[[ DATA SUPPLIED, beginning ]]
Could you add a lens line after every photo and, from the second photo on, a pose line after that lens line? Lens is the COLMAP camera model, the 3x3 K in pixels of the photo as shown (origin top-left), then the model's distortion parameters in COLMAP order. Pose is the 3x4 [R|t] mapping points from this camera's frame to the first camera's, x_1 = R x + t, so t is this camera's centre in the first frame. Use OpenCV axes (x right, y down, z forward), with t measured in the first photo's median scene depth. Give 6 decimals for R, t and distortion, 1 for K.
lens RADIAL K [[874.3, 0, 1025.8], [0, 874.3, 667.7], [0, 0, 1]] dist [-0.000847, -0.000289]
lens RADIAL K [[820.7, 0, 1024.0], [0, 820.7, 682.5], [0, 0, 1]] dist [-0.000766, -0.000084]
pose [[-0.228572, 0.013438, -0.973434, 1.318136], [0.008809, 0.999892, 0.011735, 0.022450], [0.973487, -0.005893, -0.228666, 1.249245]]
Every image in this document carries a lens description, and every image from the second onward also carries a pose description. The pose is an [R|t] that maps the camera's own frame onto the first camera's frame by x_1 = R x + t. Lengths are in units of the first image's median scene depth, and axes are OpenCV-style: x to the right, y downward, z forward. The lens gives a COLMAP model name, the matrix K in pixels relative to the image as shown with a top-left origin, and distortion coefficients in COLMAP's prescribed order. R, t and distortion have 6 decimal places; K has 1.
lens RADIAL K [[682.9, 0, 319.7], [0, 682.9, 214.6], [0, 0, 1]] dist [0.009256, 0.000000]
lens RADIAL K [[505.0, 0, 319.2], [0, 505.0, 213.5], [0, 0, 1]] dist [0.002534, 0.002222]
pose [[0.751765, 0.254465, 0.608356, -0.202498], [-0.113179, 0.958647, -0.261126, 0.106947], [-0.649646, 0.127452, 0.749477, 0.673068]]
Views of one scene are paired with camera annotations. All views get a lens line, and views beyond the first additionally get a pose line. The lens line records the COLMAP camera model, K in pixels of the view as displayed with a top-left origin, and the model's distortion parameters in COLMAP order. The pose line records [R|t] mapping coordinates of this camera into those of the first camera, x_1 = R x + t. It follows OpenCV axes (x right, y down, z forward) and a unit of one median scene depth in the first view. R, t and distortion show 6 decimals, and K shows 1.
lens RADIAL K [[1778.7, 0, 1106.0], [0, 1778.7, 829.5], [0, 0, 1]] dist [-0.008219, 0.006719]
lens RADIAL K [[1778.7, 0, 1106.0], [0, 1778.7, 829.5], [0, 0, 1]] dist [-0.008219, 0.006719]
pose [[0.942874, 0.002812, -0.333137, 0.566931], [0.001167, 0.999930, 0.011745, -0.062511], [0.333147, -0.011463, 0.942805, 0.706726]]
[[ DATA SUPPLIED, end ]]
◆ **WHAT TO DO**:
Line by line, reproduce the data exactly as given.

◆ **OUTPUT**:
Could you add a lens line after every photo and, from the second photo on, a pose line after that lens line? Lens is the COLMAP camera model, the 3x3 K in pixels of the photo as shown (origin top-left), then the model's distortion parameters in COLMAP order. Pose is the 3x4 [R|t] mapping points from this camera's frame to the first camera's, x_1 = R x + t, so t is this camera's centre in the first frame. Use OpenCV axes (x right, y down, z forward), with t measured in the first photo's median scene depth. Give 6 decimals for R, t and distortion, 1 for K.
lens RADIAL K [[874.3, 0, 1025.8], [0, 874.3, 667.7], [0, 0, 1]] dist [-0.000847, -0.000289]
lens RADIAL K [[820.7, 0, 1024.0], [0, 820.7, 682.5], [0, 0, 1]] dist [-0.000766, -0.000084]
pose [[-0.228572, 0.013438, -0.973434, 1.318136], [0.008809, 0.999892, 0.011735, 0.022450], [0.973487, -0.005893, -0.228666, 1.249245]]
Every image in this document carries a lens description, and every image from the second onward also carries a pose description. The pose is an [R|t] that maps the camera's own frame onto the first camera's frame by x_1 = R x + t. Lengths are in units of the first image's median scene depth, and axes are OpenCV-style: x to the right, y downward, z forward. The lens gives a COLMAP model name, the matrix K in pixels relative to the image as shown with a top-left origin, and distortion coefficients in COLMAP's prescribed order. R, t and distortion have 6 decimal places; K has 1.
lens RADIAL K [[682.9, 0, 319.7], [0, 682.9, 214.6], [0, 0, 1]] dist [0.009256, 0.000000]
lens RADIAL K [[505.0, 0, 319.2], [0, 505.0, 213.5], [0, 0, 1]] dist [0.002534, 0.002222]
pose [[0.751765, 0.254465, 0.608356, -0.202498], [-0.113179, 0.958647, -0.261126, 0.106947], [-0.649646, 0.127452, 0.749477, 0.673068]]
Views of one scene are paired with camera annotations. All views get a lens line, and views beyond the first additionally get a pose line. The lens line records the COLMAP camera model, K in pixels of the view as displayed with a top-left origin, and the model's distortion parameters in COLMAP order. The pose line records [R|t] mapping coordinates of this camera into those of the first camera, x_1 = R x + t. It follows OpenCV axes (x right, y down, z forward) and a unit of one median scene depth in the first view. R, t and distortion show 6 decimals, and K shows 1.
lens RADIAL K [[1778.7, 0, 1106.0], [0, 1778.7, 829.5], [0, 0, 1]] dist [-0.008219, 0.006719]
lens RADIAL K [[1778.7, 0, 1106.0], [0, 1778.7, 829.5], [0, 0, 1]] dist [-0.008219, 0.006719]
pose [[0.942874, 0.002812, -0.333137, 0.566931], [0.001167, 0.999930, 0.011745, -0.062511], [0.333147, -0.011463, 0.942805, 0.706726]]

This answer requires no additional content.